The principles in the ruling were largely adopted in the state of New South Wales by the District Court of New South Wales in 1971 in the case of R v Wald, which also involved the prosecution of a doctor for performing a termination. That case expanded the definition slightly, by pointing out that "it would be for the jury to decide whether there existed in the case of each woman any economic, social or medical ground or reason which in their view could constitute reasonable grounds upon which an accused could honestly and reasonably believe there would result a serious danger to her physical or mental health". In the state of Queensland, the principles in the Menhennitt ruling were cited in the 1986 case of R v Bayliss & Cullen. In the other states, and in the Northern Territory (but not the Australian Capital Territory), legislation has been adopted to define which abortions are legal and which are not.

In 1974, the Whitlam government provided that Medibank (now called Medicare) benefits could be paid to women who underwent a termination procedure. In 1979, however, there was a motion in the Australian House of Representatives from Stephen Lusher to end medical benefits for terminations, and the debate spilled over to the legality of abortion. Although the decisions in Davidson and Wald were fiercely criticised by some members of parliament, who insisted that abortion was still illegal, others defended the validity of the decisions. Former Prime Minister Billy McMahon said "it has been stated rather foolishly, by a member not very closely attuned to the law – that there has been no appeals. But there could have been an appeal. There was no restriction in either State, Liberal Country Party or Labor government as to appeal."

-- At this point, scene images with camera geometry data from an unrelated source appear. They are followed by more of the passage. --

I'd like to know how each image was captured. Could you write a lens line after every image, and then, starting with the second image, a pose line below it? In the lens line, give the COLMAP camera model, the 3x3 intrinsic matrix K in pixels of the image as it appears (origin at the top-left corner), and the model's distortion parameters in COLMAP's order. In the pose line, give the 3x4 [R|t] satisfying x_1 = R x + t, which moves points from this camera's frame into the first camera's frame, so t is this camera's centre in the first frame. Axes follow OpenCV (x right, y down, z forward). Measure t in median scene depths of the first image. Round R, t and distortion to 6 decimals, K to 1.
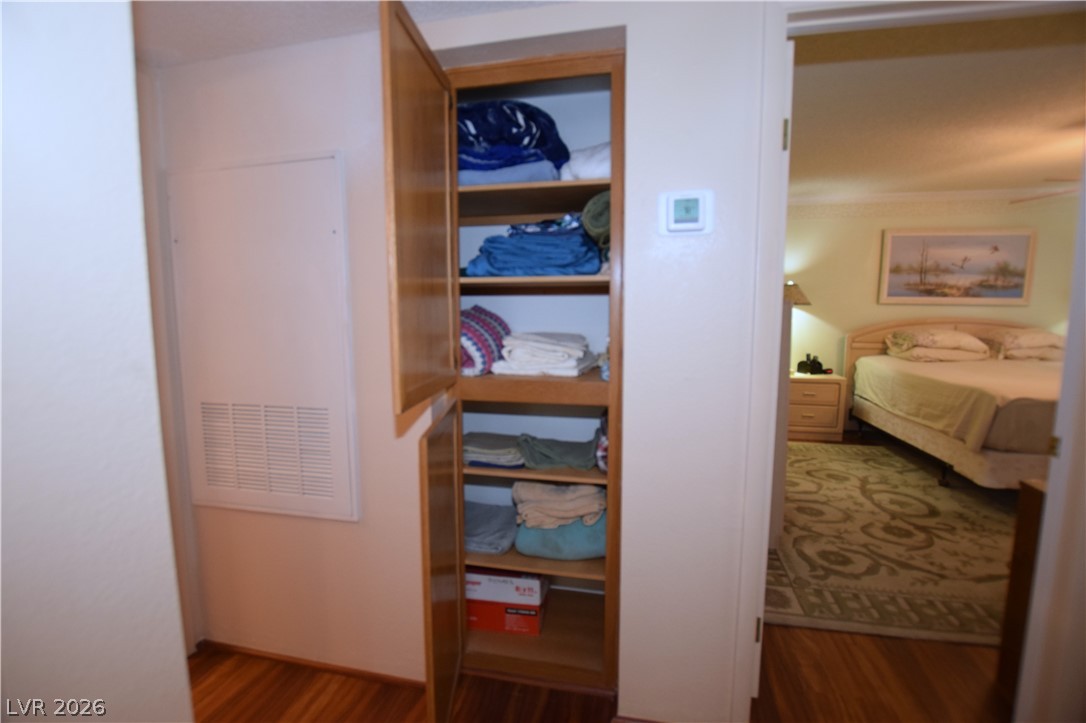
lens RADIAL K [[483.7, 0, 545.2], [0, 483.7, 363.8], [0, 0, 1]] dist [-0.032071, 0.002668]
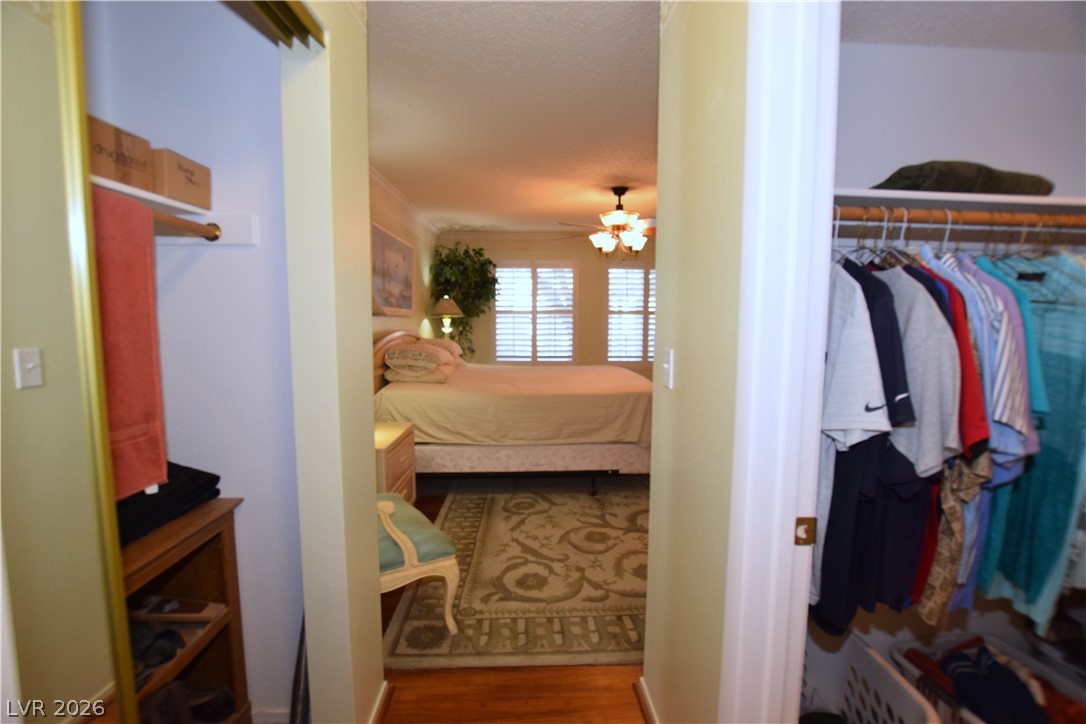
lens RADIAL K [[483.7, 0, 542.6], [0, 483.7, 364.7], [0, 0, 1]] dist [-0.032071, 0.002668]
pose [[-0.244026, -0.092248, 0.965371, -0.090236], [0.108384, 0.986635, 0.121677, -0.128380], [-0.963693, 0.134323, -0.230767, 1.065468]]
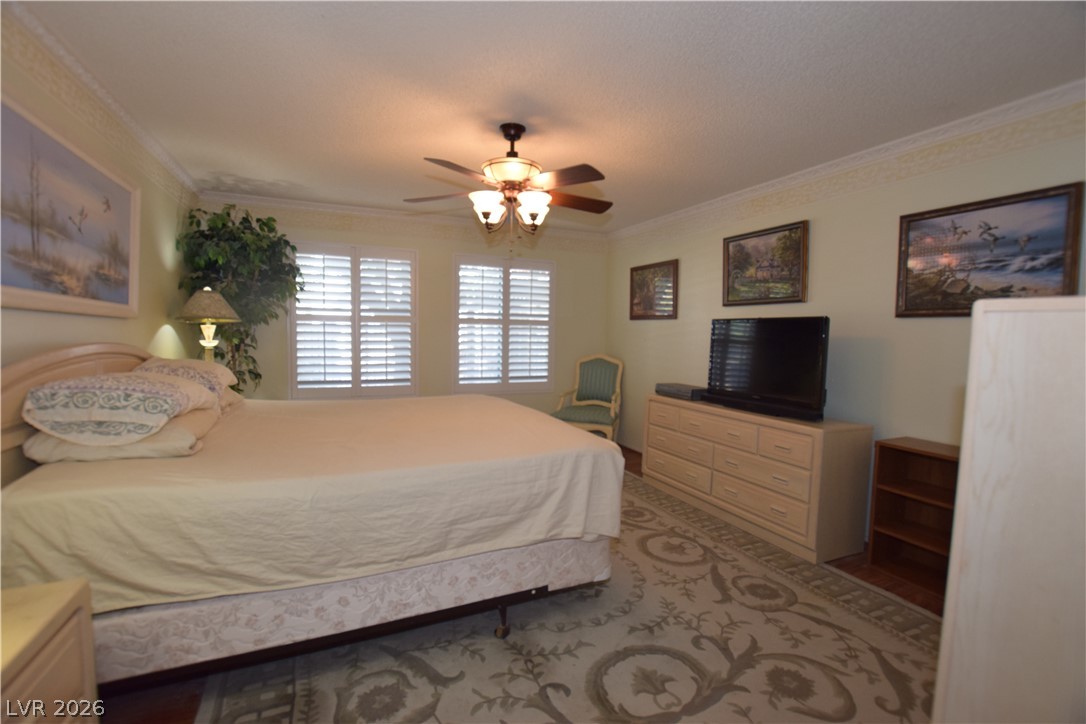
lens RADIAL K [[483.7, 0, 544.7], [0, 483.7, 360.7], [0, 0, 1]] dist [-0.032071, 0.002668]
pose [[-0.600108, -0.052211, 0.798213, 0.297540], [0.077187, 0.989432, 0.122748, -0.114636], [-0.796186, 0.135274, -0.589736, 1.025583]]
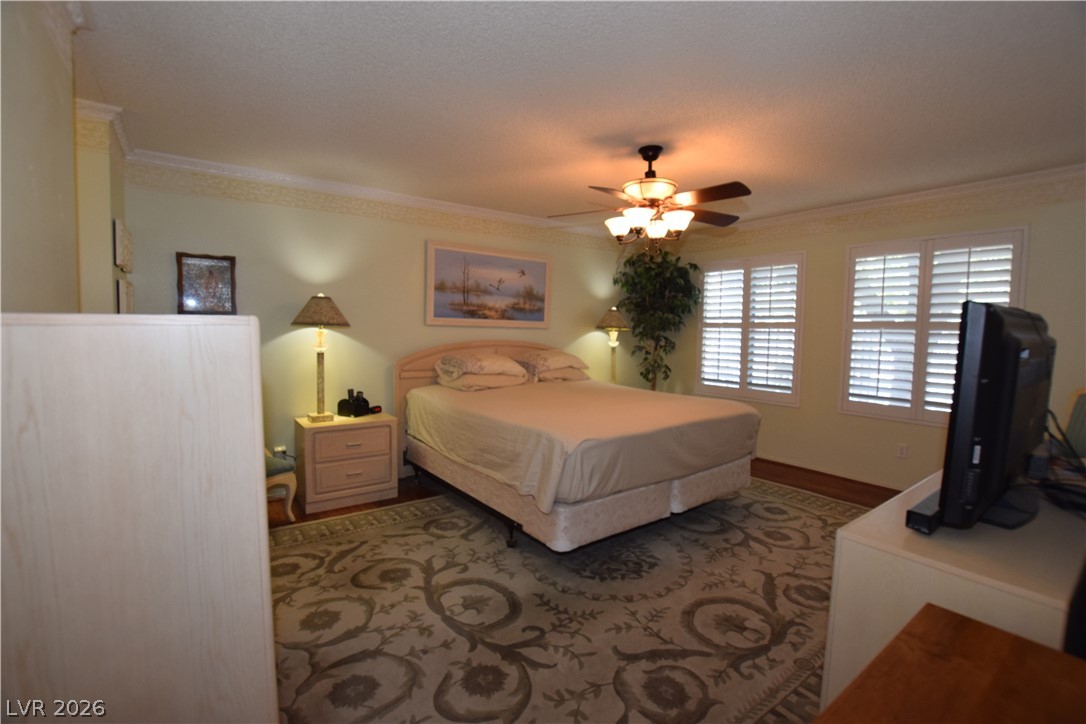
lens RADIAL K [[483.7, 0, 536.2], [0, 483.7, 357.1], [0, 0, 1]] dist [-0.032071, 0.002668]
pose [[0.666686, -0.028984, 0.744775, 0.210216], [0.069467, 0.997310, -0.023372, -0.039441], [-0.742094, 0.067319, 0.666906, 0.316900]]
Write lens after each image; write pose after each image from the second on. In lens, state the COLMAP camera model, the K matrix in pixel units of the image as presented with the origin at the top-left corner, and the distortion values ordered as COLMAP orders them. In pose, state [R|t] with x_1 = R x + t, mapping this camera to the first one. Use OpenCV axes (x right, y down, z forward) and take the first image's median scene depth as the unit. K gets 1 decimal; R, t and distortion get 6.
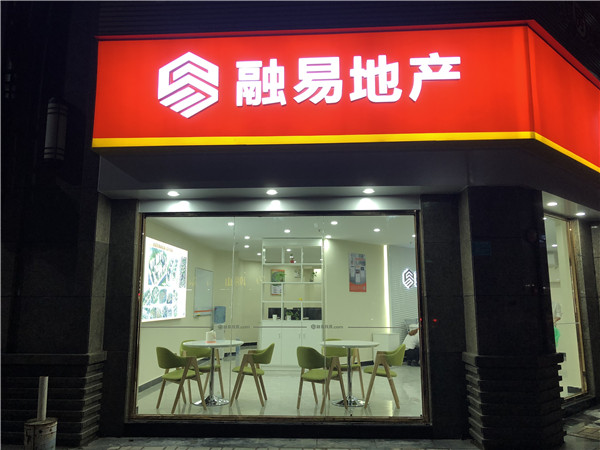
lens RADIAL K [[483.9, 0, 300.0], [0, 483.9, 225.0], [0, 0, 1]] dist [0.003120, -0.004069]
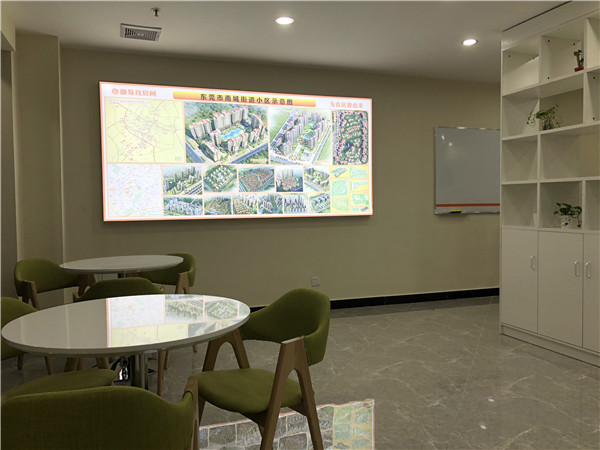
lens RADIAL K [[483.9, 0, 300.0], [0, 483.9, 225.0], [0, 0, 1]] dist [0.003120, -0.004069]
pose [[0.378835, 0.039176, -0.924635, 0.264483], [0.154601, 0.982385, 0.104964, 0.125790], [0.912460, -0.182713, 0.366105, 0.694057]]
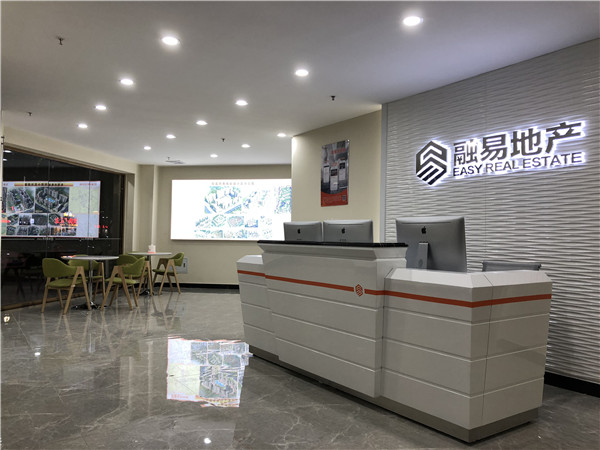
lens RADIAL K [[483.9, 0, 300.0], [0, 483.9, 225.0], [0, 0, 1]] dist [0.003120, -0.004069]
pose [[-0.151577, -0.027819, -0.988054, 0.807083], [0.138732, 0.989110, -0.049132, 0.206497], [0.978661, -0.144522, -0.146067, 1.151353]]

Despite some disquiet from the anti-abortion lobby, no appeals have been lodged against the Menhennitt ruling or the other decisions, and in most states there have been no successful prosecutions for consensual abortion since those decisions. Anti-abortion writers contend that most abortions remain illegal, and that the courts and the prosecutors are lax in protecting the rights of unborn children. Other commentators argue that calling abortion technically illegal is incorrect, or otherwise pointless, since that is "a meaningless category in law."

In 2008, after a conscience vote in the Victorian parliament, legislation reforming abortion laws was passed. The new law legalizes abortion on request up to 24 weeks pregnancy; after that time, two doctors must certify that they "reasonably believe that the abortion is appropriate in all the circumstances", with those circumstances encompassing "all relevant medical circumstances; and the woman's current and future physical, psychological and social circumstances."